9 de abr. de 2011

Spinoza_Religião e Imortalidade

Como nós a vemos, a filosofia de Spinoza foi uma tentativa de amor num mundo que o transformara num solitário proscrito; de novo, como Job, personificava ele o seu povo e perguntava a si próprio como podia ser justo, assim como o povo eleito, sofrer perseguição e exílio. Por algum tempo o conceito do mundo como processo de leis invariáveis e impessoais lhe bastou e o consolou; no fim, porém, o seu espírito essencialmente religioso transfez esse frio processo em algo amável. Experimentou fundir seus próprios desejos com a ordem universal das coisas e tornar-se parte quase indiscernível da natureza. “O maior dos bens é o conhecimento da união do espírito com a natureza inteira” [*De Emendatione]. Realmente, nossa separação individual é uma sensação ilusória; somos parte da grande corrente de lei e causa, parte de Deus; somos formas passageiras e perecíveis de um ser maior e sem fim. Nossos corpos não passam de células do corpo da raça; nossa raça, um incidente um drama da vida; nosso espírito, faísca da luz eterna. “Nosso espírito é um eterno de pensamento, determinado por outro modo de pensamento, que por sua vez se determina por outro e assim até ao infinito; e todos simultaneamente constituem o eterno e infinito intelecto de Deus. Nesta panteistica fusão do individuo com o Todo fala de novo o Oriente: ouvimos o eco de Omar, que “nunca chamou dois ao Um”, e recordamo-nos do velho poema da Índia: ”Reconhece em ti e no Todo uma mesma alma; bane o sonho de que és parte autônoma”.  “As vezes, diz Thoreau, quando vagueio no Walden Pond, cesso de viver para ser”.

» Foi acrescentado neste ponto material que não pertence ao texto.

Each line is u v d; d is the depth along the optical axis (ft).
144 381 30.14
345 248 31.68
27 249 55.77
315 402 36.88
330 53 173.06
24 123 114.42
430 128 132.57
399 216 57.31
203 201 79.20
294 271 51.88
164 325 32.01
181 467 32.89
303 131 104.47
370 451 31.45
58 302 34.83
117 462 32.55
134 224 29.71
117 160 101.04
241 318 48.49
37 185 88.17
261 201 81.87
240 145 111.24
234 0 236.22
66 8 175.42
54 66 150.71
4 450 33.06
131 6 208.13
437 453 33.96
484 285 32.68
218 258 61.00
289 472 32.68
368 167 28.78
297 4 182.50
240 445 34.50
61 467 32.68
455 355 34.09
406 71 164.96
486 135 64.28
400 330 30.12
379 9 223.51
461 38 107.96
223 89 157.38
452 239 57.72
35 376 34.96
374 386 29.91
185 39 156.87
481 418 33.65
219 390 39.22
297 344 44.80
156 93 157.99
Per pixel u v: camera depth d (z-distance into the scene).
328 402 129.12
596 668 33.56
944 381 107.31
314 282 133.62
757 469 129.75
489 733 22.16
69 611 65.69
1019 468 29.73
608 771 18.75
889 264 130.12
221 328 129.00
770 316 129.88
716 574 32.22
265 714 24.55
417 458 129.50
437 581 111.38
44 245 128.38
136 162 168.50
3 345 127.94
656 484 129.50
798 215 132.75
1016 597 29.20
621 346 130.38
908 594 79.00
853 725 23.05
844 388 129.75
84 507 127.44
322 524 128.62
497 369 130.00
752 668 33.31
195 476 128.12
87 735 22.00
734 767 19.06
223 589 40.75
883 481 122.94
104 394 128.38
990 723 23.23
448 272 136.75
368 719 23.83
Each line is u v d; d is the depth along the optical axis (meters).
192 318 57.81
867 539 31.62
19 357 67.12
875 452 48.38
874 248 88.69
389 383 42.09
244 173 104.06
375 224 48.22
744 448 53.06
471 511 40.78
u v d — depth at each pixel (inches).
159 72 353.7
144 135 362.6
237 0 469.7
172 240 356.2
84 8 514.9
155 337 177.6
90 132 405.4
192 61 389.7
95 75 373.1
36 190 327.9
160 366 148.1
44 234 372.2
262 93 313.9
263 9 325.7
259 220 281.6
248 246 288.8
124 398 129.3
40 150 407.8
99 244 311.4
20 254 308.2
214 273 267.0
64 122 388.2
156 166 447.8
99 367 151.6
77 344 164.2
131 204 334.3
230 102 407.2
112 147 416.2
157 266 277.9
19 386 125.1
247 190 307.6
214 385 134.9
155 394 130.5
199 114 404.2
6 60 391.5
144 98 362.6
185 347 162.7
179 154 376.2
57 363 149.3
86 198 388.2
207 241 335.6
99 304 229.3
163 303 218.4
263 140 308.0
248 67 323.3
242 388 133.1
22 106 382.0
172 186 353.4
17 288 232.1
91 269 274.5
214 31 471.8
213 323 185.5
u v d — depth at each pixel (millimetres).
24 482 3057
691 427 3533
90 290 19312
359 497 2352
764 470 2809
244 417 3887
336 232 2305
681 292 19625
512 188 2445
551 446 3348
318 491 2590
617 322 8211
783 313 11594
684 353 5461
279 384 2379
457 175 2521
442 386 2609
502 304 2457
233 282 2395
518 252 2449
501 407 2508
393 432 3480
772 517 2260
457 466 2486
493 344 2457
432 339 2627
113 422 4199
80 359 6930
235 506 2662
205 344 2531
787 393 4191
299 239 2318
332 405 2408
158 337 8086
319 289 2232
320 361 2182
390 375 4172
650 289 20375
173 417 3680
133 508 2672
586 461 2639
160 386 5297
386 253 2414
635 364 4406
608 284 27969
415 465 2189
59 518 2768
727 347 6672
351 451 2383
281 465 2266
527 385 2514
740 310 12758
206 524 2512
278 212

Como parte de tal todos somos imortais. “O espírito humano absolutamente não pode ser destruído com o corpo; parte dele permanece eterna”, a parte que concebe as coisas sub specie eternitatis; mais concebemos desse modo as coisas, mais eterno é o nosso pensamento. Spinoza é ainda mais obscuro aqui do que em qualquer outra parte; após infindável controvérsia entre seus comentadores, suas palavras ainda falam diversamente a cérebros diversos. Imaninamo-lo as vezes a significar com essas palavras a idéia de George Eliot sobre a imortalidade pela reputação, isto é, que o que em nosso pensamento e em nossa vida há de mais racional e belo nos sobreviverá para exercer uma influencia indefinida para o diante. Spinoza as vezes parece ter em mente uma imortalidade individual ou pessoal; e pode ser que, como a morte o ameaçasse muito cedo, haurisse consolação na esperança que brilha eterna nos corações humanos. Insistentemente, todavia, distingue eternidade de duração. “Se dermos tento a opinião comum dos homens, os veremos todos conscientes da eternidade do espírito; as confundem eternidade com duração, e atribuem a imaginação ou memória o que julgam que durará depois da morte”. Mas, como Aristóteles, embora falando de imortalidade, Spinoza nega a sobrevivência da memória pessoal. “O espírito não pode imaginar nem recordar-se de qualquer coisa senão quando está no corpo”. Nem crê em recompensas celestiais: “Estão muito longe da virtude os que para ela esperam o galardão de Deus como a maior das recompensas; como se a virtude e o servir a Deus não fossem a felicidade em si”. “Bem-aventurança não é a recompensa da virtude, mas a virtude em si”. E talvez do mesmo modo a imortalidade não é a recompensa do alto pensamento, e sim o alto pensamento em si, que desse modo traz o passado ao presente e leva este ao futuro, superando os limites do tempo, e apreendendo a perspectiva que permanece eterna atrás das mudanças caleidoscopicas; tal pensamento é imortal porque cada verdade é uma criação permanente, parte de uma aquisição eterna do homem e que o influencia indefinidamente.

Com esta observação final termina Spinoza sua Ética. Raras vezes um livro acumulou tanto pensamento e provocou tantos comentários, permanecendo ainda hoje campo de batalha para interpretações hostis. Sua metafísica pode ser deficiente; sua psicologia, imperfeita; sua teologia, insatisfatória e obscura; mas da alma desse livro, do seu espírito, nenhum homem falará sem reverencia. No ultimo parágrafo esse espírito brilha luminoso:

*Completo assim a exposição do que pretendi mostrar no relativo ao poder do espírito sobre as emoções, ou liberdade do espírito, do qual ressalta quanto o homem sábio está na frente e quanto mais forte é ele que o ignorante, apenas guiado por apetites. Porque o ignorante, além de ser agitado de muitas maneiras por causas externas, jamais goza verdadeira satisfação de espírito; vive na quase inconsciência de si próprio, de Deus e das coisas, e logo que cessa de ser passivo cessa de ser. O sábio, ao contrário, tem consciência de si, de Deus e das coisas; nunca cessa de ser e goza sempre de satisfação de espírito. Se o caminho que mostrei é difícil, pode no entanto ser descoberto. E na realidade deve ser muito áspero já que não é raramente perlustrado. Todas as coisas excelentes são difíceis e raras.